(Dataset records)
+++
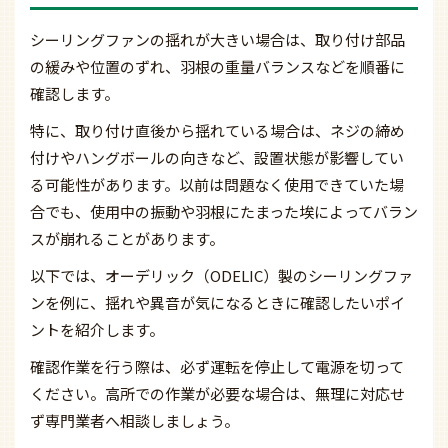
シーリングファンの揺れが大きい場合は、取り付け部品
の緩みや位置のずれ、羽根の重量バランスなどを順番に
確認します。
特に、取り付け直後から揺れている場合は、ネジの締め
付けやハングボールの向きなど、設置状態が影響してい
る可能性があります。以前は問題なく使用できていた場
合でも、使用中の振動や羽根にたまった埃によってバラン
スが崩れることがあります。
以下では、オーデリック（ODELIC）製のシーリングファ
ンを例に、揺れや異音が気になるときに確認したいポイ
ントを紹介します。
確認作業を行う際は、必ず運転を停止して電源を切って
ください。高所での作業が必要な場合は、無理に対応せ
ず専門業者へ相談しましょう。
+++
Task description:
Reproduce every line of the data above without any change, and leave the picture out.

Problem solution:
シーリングファンの揺れが大きい場合は、取り付け部品
の緩みや位置のずれ、羽根の重量バランスなどを順番に
確認します。
特に、取り付け直後から揺れている場合は、ネジの締め
付けやハングボールの向きなど、設置状態が影響してい
る可能性があります。以前は問題なく使用できていた場
合でも、使用中の振動や羽根にたまった埃によってバラン
スが崩れることがあります。
以下では、オーデリック（ODELIC）製のシーリングファ
ンを例に、揺れや異音が気になるときに確認したいポイ
ントを紹介します。
確認作業を行う際は、必ず運転を停止して電源を切って
ください。高所での作業が必要な場合は、無理に対応せ
ず専門業者へ相談しましょう。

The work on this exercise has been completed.